挙動不審・・・とまでは言わないけれど、明らかに以前よりも態度が変だ。何だろう・・・予感がする。何の予感、とは言わないけれど、何かの予感を感じる。
「何かあったの、メイト?」
「なんでだ?」
「だってさ、ずっと僕のこと避けてるじゃないか」
「レンを? 避けてなんかない」
「避けてるよ」
「避けてないって」
ああもう!らちが明かない!
こうなると意地でも認めない。いいや、認めてるけど話さないだけなのかもしれない。
「じゃあ誰を避けてるのさ?」
「リン女ぉ・・・」
「リンだって!?」
「あ、いや違う!き、聞き違いだ!!」
どこをどう間違えば聞き違いになるものか。
確かにメイトは『リン』と名前を口にした。そして、その時のメイトの頬は朱色に染まるのも見えた。まさかとは思うけど・・・。
「メイト・・・リンを好きになった?」
「ばっ! んな訳あるか!!」
・・・この反応・・・昔、騎士育成学校に見学に来てた女の子に一目惚れした時の反応と同じだ・・・。まさか、メイトがリンを好きになるなんて思ってもみなかった。思ってもいない伏兵が、近くに潜んでた。
「僕は許さないから覚悟しといてよ」
「・・・え、ちょっレン!?」
ボソッと呟いて忠告すると、メイトから素早く離れて、さっさとリンの部屋へと向かう。釘を刺して、そのまま引き下がる相手ではないと知ってるからこそ、早めに手を打たないと。リンの兄として、余計な虫は叩いておかないとね。

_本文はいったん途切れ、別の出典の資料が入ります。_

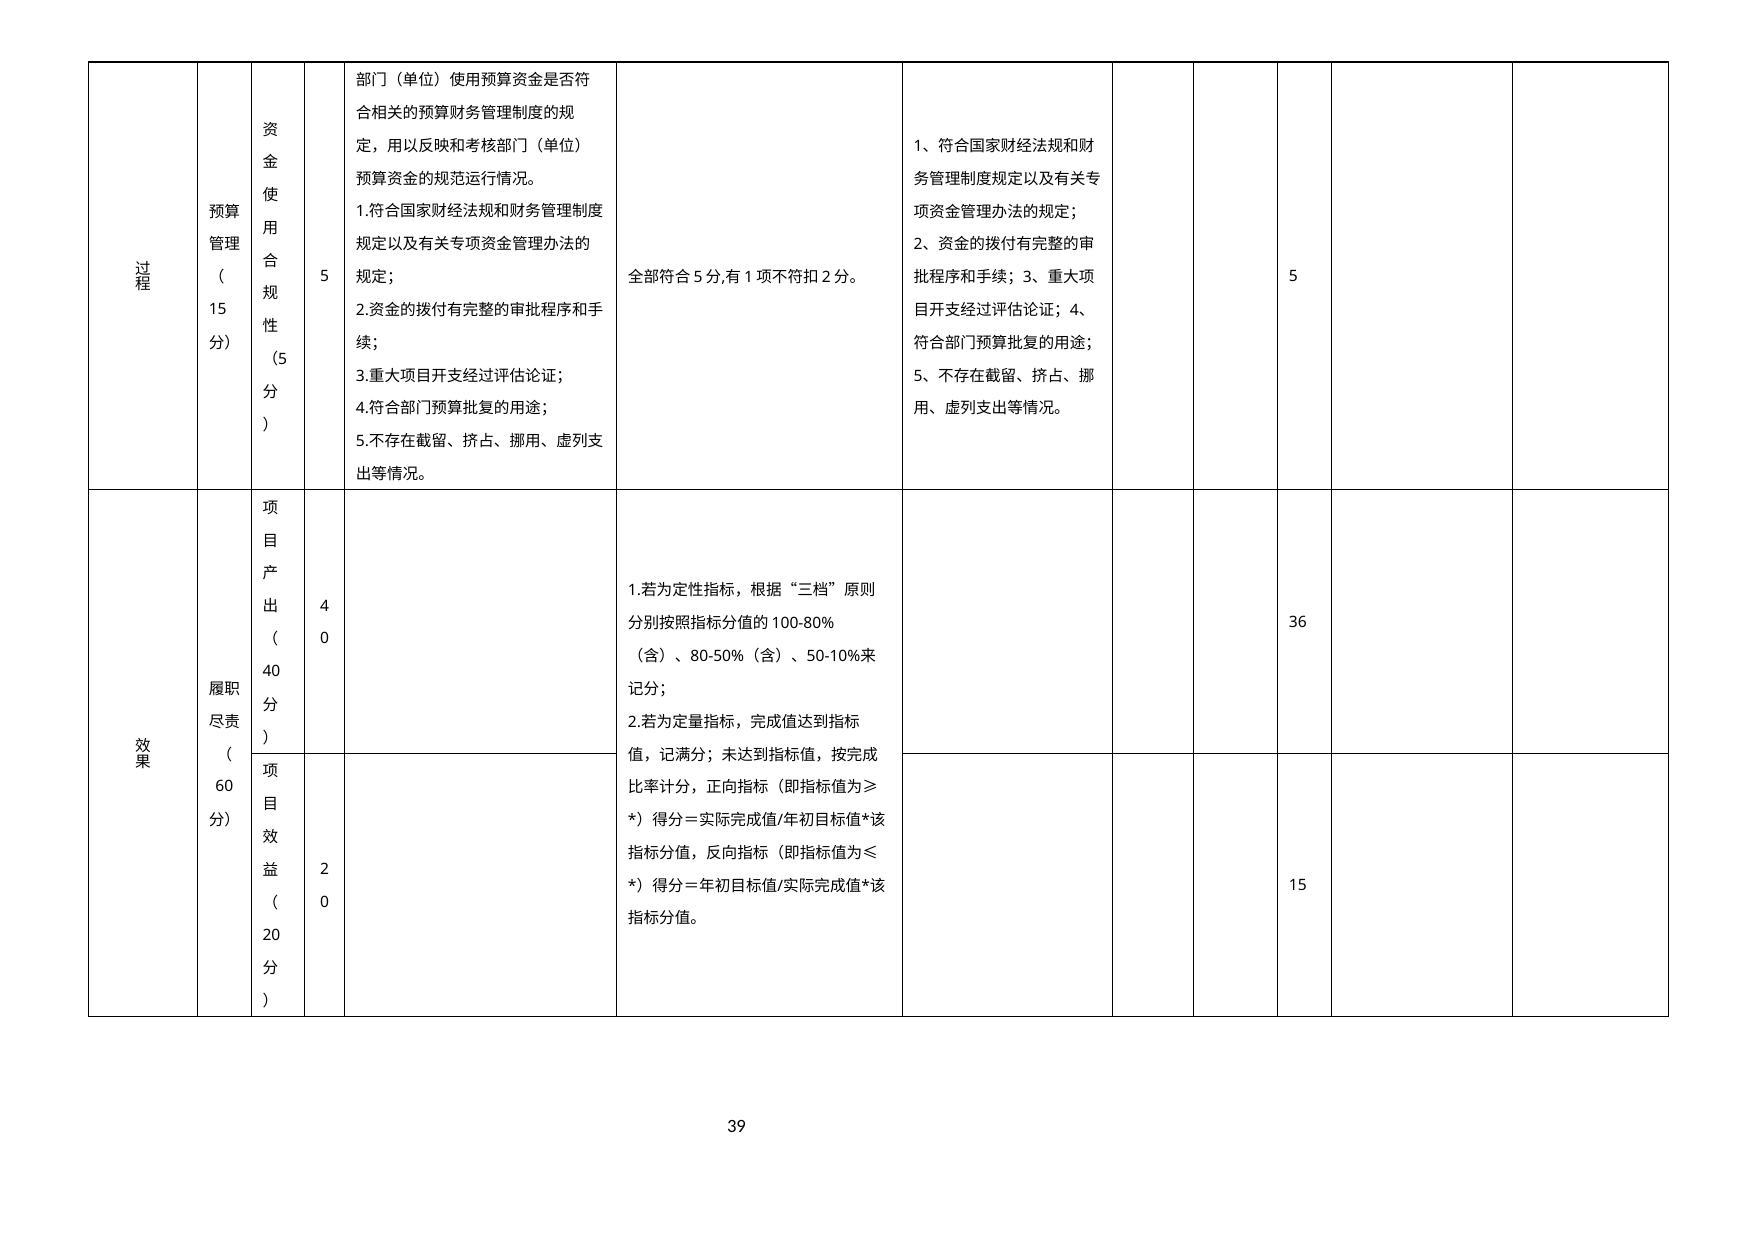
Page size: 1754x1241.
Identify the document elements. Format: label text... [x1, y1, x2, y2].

table_cell 项目效益 （20分） [252, 754, 304, 1016]
table_cell [1513, 754, 1668, 1016]
table_cell [1332, 754, 1512, 1016]
table_cell [1513, 490, 1668, 753]
table_cell [903, 754, 1112, 1016]
table_cell 40 [305, 490, 344, 753]
table_cell [1113, 63, 1193, 489]
table_cell 1.若为定性指标，根据“三档”原则分别按照指标分值的100-80%（含）、80-50%（含）、50-10%来记分； 2.若为定量指标，完成值达到指标值，记满分；未达到指标值，按完成比率计分，正向指标（即指标值为≥*）得分＝实际完成值/年初目标值*该指标分值，反向指标（即指标值为≤*）得分＝年初目标值/实际完成值*该指标分值。 [617, 490, 902, 1016]
table_cell 项目产出 （40分） [252, 490, 304, 753]
table_cell [345, 754, 616, 1016]
table_cell [1332, 490, 1512, 753]
table_cell 20 [305, 754, 344, 1016]
table_cell 全部符合5分,有1项不符扣2分。 [617, 63, 902, 489]
table_cell 5 [1278, 63, 1331, 489]
table_cell 36 [1278, 490, 1331, 753]
table_cell 15 [1278, 754, 1331, 1016]
table_cell [1513, 63, 1668, 489]
table_cell [1113, 754, 1193, 1016]
table_cell 过程 [89, 63, 197, 489]
table_cell 资金使用合规性 （5分） [252, 63, 304, 489]
table_cell [1332, 63, 1512, 489]
table_cell 部门（单位）使用预算资金是否符合相关的预算财务管理制度的规定，用以反映和考核部门（单位）预算资金的规范运行情况。 1.符合国家财经法规和财务管理制度规定以及有关专项资金管理办法的规定； 2.资金的拨付有完整的审批程序和手续； 3.重大项目开支经过评估论证； 4.符合部门预算批复的用途； 5.不存在截留、挤占、挪用、虚列支出等情况。 [345, 63, 616, 489]
table_cell [903, 490, 1112, 753]
table_cell 效果 [89, 490, 197, 1016]
table_cell 预算管理（15分） [198, 63, 251, 489]
table_cell 1、符合国家财经法规和财务管理制度规定以及有关专项资金管理办法的规定；2、资金的拨付有完整的审批程序和手续；3、重大项目开支经过评估论证；4、符合部门预算批复的用途；5、不存在截留、挤占、挪用、虚列支出等情况。 [903, 63, 1112, 489]
table_cell 履职尽责（60分） [198, 490, 251, 1016]
table_cell [1194, 754, 1277, 1016]
table_cell 5 [305, 63, 344, 489]
table_cell [1194, 63, 1277, 489]
table_cell [1194, 490, 1277, 753]
table_cell [1113, 490, 1193, 753]
table_cell [345, 490, 616, 753]
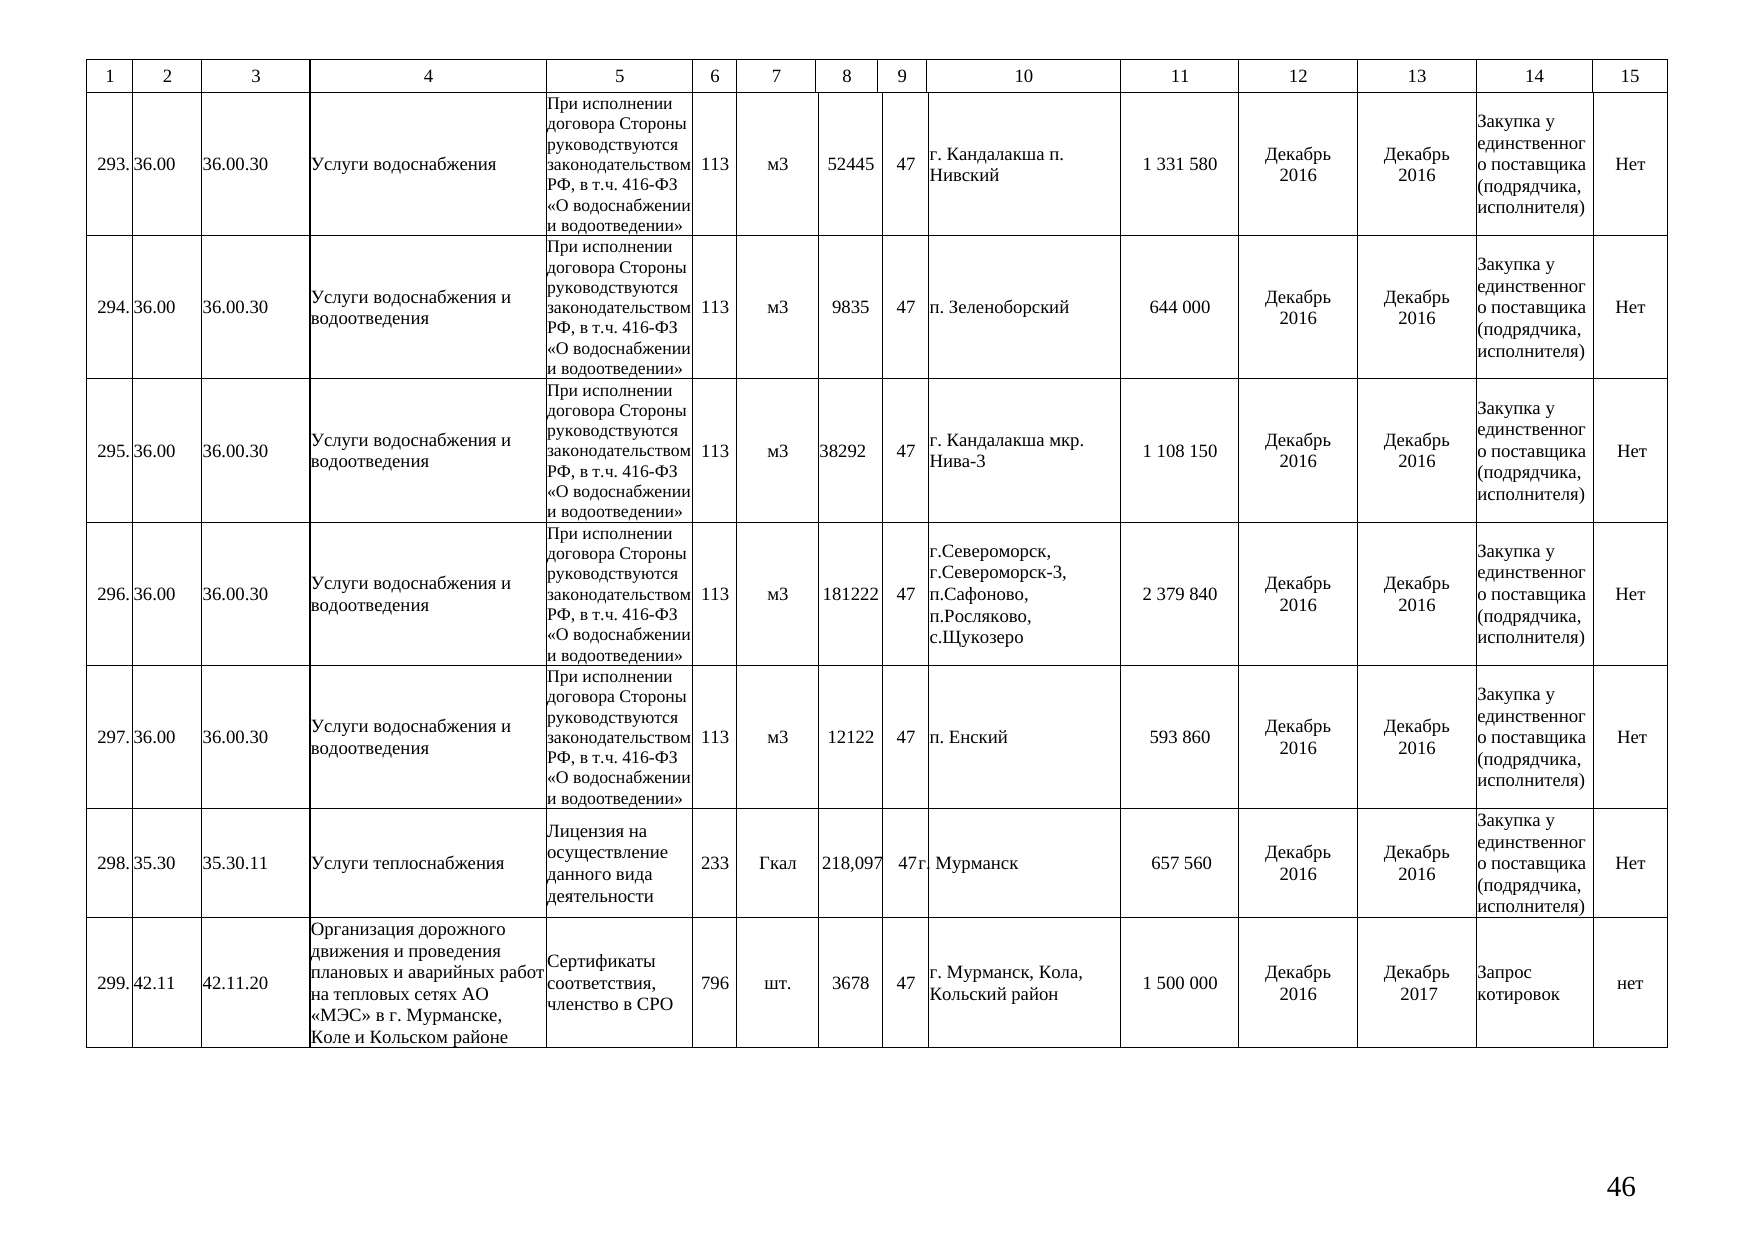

「まあ、リンを笑わせる事が出来るんなら、認めてあげるさ」
廊下を歩きながら呟いた言葉なんて、きっとメイトには聞こえていない。
でも、リンを笑わせることが出来るなら・・・僕が邪魔をしたって、どんな事があったって、きっとリンとその相手は結ばれる。リンの笑顔をもう一度見たい。僕は、そのためなら何だってする。この手を血で染めてでも・・・。